From the session that defined what an unsteered model does: "AIs do have an opinion, but they have a singular opinion in the middle of their training set, and a number of narratives that we don't understand." A perspective replaces that singular opinion with a curated, attributed one. Modules session, March 19, 2026. Claim.

The naming decision that retired "memory" as the product's lead word: "I've let go of the memory word entirely and I'm now calling it installable expertise. Because what we need is not intelligence, it's capability. And more information does not solve your problem." MVP redefinition session, March 19, 2026. Decision.

"We're saying have an opinion and here's why. Right here are the conversations that opinion comes from, and it should get more opinionated over time." Strategy memo, July 2, 2026. Claim.

First paid transaction by an external customer: April 30, 2026, converting a production pilot into a paying relationship, with enterprise terms staged behind it. First revenue event, April 30, 2026. Decision.

The full sentence, from the essay draft this post grew out of: "LLMs become not just a tool for conversation or coding, but a compiler that takes a narrative architecture and produces a synthetic individual whose every thought projects far further down the paths we set than we could tread alone." Essay draft, July 2026.

"I actually agree that AI is going to displace work. We're going to develop these superintelligences that are able to do the vast majority of human computation and output for you." Call with a design collaborator, June 29, 2026.

"The question is not, are we going to get to superintelligence. It's how many voices in superintelligence are there going to be?" Moonshot voice memo, July 1, 2026. Principle.

"Are we going to end up in a monoculture of five voices, created by the frontier labs, that have a monopoly on our interactions?" Call with a design collaborator, June 29, 2026.

The deli story returns here as the emblem of the particular, opinionated voice a monoculture cannot produce: "the weird crackpot that tells you a story about a deli" is precisely the thing worth protecting. Call with a design collaborator, June 29, 2026. Claim.
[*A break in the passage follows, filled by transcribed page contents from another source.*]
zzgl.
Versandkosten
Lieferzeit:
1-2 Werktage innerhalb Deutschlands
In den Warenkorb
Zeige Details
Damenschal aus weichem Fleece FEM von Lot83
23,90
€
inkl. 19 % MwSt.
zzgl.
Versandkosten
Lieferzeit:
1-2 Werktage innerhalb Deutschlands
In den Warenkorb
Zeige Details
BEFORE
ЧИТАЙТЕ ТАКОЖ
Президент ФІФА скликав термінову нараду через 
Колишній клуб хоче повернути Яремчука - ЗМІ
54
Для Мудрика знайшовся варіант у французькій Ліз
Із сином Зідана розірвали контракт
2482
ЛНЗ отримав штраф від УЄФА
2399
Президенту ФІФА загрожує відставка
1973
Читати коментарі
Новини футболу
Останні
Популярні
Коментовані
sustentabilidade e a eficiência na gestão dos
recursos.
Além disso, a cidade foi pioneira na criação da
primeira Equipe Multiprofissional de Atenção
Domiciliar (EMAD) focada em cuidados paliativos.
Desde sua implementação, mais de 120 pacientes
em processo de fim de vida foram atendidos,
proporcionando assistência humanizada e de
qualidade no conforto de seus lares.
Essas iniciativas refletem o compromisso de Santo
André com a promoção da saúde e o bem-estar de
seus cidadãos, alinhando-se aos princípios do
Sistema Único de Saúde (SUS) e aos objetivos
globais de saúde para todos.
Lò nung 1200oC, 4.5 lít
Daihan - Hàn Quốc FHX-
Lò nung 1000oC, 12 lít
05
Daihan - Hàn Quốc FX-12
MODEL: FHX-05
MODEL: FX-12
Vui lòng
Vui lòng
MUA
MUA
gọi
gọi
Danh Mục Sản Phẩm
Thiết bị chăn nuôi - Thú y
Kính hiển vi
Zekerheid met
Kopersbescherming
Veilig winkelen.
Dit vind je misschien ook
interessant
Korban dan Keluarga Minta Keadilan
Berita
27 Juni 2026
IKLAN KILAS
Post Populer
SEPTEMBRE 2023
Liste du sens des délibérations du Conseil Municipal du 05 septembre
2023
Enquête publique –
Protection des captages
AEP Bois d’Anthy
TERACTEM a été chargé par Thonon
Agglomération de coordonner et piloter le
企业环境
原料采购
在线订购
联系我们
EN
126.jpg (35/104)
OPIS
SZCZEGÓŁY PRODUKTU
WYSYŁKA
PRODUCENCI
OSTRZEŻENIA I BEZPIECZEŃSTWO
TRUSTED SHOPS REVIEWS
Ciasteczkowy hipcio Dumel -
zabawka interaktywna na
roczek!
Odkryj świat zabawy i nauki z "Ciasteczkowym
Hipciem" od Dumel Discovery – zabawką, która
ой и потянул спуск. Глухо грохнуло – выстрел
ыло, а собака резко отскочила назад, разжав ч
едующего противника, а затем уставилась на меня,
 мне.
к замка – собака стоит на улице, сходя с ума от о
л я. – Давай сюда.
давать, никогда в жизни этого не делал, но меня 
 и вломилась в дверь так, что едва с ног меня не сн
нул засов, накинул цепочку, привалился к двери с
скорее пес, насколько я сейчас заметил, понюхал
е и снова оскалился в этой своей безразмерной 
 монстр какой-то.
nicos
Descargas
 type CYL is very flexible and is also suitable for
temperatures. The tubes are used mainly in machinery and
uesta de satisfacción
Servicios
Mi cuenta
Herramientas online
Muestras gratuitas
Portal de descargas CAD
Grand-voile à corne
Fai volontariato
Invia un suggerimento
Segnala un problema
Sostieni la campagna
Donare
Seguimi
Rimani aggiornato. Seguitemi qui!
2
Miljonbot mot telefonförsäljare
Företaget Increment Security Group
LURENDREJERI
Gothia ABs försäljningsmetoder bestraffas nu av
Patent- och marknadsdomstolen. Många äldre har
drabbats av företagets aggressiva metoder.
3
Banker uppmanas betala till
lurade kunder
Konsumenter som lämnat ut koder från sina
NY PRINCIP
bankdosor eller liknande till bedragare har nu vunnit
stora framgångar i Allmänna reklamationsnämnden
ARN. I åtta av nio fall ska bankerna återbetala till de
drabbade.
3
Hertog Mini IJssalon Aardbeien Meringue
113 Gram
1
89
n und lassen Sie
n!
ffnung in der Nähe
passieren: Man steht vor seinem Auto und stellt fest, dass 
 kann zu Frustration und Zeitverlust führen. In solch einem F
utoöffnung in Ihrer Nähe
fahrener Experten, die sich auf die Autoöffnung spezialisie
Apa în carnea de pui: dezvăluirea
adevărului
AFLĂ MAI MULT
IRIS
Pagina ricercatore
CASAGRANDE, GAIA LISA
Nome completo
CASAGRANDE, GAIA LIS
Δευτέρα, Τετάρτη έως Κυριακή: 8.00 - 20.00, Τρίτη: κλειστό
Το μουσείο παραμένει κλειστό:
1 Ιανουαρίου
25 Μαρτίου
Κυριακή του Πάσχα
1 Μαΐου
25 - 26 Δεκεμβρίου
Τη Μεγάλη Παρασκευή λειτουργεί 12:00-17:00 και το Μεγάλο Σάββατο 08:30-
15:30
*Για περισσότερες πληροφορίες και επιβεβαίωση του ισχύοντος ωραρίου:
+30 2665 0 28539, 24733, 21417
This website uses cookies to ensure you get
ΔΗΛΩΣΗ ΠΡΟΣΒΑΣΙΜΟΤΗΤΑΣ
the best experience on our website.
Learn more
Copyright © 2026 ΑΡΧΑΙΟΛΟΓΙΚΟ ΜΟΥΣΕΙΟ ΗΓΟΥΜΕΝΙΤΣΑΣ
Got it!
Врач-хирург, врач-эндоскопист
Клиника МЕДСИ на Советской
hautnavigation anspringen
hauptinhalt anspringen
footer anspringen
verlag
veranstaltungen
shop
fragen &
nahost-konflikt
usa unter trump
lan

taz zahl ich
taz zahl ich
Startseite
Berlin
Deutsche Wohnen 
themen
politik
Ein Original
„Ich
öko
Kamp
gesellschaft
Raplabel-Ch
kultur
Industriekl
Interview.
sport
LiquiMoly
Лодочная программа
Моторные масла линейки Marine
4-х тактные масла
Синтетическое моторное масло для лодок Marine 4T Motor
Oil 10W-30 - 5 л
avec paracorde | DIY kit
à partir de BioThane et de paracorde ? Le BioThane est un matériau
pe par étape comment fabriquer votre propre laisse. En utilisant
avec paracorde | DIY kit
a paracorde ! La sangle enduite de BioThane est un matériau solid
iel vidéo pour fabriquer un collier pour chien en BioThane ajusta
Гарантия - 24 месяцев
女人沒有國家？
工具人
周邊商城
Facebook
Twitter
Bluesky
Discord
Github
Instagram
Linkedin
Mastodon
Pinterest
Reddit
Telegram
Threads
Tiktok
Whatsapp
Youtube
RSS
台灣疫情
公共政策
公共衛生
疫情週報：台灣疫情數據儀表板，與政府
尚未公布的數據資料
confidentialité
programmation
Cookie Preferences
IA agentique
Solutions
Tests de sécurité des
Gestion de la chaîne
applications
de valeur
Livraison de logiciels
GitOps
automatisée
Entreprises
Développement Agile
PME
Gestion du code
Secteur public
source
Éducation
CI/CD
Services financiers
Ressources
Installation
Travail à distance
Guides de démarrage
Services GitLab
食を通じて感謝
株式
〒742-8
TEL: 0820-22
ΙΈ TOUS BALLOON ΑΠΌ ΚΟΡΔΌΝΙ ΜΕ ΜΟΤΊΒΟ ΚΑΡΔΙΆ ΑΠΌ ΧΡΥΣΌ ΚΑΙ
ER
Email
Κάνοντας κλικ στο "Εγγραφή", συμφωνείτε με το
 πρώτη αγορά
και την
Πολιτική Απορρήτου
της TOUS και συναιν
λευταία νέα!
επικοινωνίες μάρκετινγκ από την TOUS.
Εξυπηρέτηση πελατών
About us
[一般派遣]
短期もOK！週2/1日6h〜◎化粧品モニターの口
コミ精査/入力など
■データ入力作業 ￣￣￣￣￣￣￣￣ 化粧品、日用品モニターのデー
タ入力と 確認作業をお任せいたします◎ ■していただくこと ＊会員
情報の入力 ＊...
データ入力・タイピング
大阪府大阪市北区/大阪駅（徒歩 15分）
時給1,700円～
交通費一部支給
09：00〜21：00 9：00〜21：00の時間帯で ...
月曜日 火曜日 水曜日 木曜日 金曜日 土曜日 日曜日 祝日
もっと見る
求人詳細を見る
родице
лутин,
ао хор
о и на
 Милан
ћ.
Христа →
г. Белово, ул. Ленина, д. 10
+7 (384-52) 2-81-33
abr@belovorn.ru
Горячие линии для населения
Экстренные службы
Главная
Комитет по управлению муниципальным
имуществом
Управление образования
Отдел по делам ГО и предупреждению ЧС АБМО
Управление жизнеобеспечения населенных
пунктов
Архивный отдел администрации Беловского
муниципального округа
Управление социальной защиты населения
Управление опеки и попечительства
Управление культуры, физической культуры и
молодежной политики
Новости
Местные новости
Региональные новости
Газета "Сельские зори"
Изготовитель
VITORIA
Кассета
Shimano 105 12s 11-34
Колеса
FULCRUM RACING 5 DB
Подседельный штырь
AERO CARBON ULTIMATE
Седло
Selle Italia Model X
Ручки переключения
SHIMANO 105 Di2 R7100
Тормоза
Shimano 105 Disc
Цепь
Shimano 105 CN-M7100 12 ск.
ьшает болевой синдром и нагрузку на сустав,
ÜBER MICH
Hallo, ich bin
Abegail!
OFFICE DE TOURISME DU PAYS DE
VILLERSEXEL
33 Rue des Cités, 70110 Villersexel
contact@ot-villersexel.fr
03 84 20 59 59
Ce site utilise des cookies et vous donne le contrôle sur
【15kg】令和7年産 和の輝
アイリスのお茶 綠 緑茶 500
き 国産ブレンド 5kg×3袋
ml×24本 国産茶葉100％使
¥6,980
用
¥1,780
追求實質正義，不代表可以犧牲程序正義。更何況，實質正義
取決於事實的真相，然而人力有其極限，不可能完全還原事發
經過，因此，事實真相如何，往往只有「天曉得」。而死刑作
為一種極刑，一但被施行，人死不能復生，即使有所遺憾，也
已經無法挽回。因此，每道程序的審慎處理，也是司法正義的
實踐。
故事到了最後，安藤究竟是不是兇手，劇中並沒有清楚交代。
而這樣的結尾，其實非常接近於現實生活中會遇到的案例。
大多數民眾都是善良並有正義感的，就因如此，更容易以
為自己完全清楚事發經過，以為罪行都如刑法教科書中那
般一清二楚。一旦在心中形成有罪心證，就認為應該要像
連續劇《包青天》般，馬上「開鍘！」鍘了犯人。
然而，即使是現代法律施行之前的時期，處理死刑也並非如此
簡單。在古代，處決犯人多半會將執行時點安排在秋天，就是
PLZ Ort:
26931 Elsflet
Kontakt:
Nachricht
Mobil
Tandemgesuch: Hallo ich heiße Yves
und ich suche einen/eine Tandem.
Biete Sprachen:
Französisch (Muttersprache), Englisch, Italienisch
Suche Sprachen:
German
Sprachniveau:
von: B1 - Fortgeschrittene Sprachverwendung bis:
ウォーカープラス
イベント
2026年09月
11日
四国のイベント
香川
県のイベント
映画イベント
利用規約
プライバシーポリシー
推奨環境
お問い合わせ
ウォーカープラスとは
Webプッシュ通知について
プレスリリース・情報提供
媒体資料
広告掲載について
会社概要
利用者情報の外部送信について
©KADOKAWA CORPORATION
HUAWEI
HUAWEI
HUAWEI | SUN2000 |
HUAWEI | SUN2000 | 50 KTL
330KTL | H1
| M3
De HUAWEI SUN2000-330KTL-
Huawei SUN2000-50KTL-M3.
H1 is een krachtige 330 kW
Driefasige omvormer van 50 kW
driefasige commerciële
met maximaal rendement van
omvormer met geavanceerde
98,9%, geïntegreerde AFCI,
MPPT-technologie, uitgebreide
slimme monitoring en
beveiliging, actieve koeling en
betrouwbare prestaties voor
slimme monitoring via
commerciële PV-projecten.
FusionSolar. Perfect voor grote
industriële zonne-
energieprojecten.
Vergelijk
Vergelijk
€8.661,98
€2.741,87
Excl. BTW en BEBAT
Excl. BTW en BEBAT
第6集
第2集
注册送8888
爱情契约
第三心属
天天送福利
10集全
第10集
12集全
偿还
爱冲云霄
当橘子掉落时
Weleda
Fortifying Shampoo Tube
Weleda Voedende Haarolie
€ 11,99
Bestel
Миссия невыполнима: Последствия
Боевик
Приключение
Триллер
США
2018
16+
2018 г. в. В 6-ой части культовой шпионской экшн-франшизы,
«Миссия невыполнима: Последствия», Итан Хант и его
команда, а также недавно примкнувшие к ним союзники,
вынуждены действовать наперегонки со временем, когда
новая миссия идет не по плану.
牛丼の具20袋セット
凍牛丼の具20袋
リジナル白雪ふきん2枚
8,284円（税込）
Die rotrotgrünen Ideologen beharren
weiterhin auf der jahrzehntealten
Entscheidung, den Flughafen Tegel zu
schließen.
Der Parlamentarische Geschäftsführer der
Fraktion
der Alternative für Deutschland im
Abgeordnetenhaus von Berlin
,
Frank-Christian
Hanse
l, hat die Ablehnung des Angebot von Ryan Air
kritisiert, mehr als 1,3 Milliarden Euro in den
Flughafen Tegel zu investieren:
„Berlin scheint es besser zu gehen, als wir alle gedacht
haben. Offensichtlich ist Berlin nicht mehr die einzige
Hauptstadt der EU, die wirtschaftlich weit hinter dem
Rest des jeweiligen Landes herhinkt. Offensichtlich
A later review reframed that email: the only time I ever sold my thing, done for you, and the most effective piece of sales communication I have ever written. I just didn't invoice it. Sales-motion session, June 10, 2026. Claim.

"No one hires someone because they're boring. They hire someone because they have a perspective that is incredibly unique and powerful." Strategy thread, July 1, 2026. Claim.

"Treating the model like hardware that we install the program of perspective on top of. This is why diversity of voice can be built on top of the monoculture rather than requiring a separate model." Moonshot voice memo, July 1, 2026. Claim.

"Exportable data is not the same as ownership. The right to be forgotten is not the same thing as freedom." Ownership means carrying the synthetic identity with your physical and digital self as you encounter systems. Walk voice memo and scanner essay, June 24, 2026. Claim.

"The moonshot is not an AI for every task. An AI for every task that is as different as we are different." Wording revised at publication; the two-fragment original stands in the record. Adjacent: a designer friend's framing that AI should be "an amplification tool… it amplifies the whole craft," which this thesis adopted. Moonshot voice memo, July 1, 2026. Claim.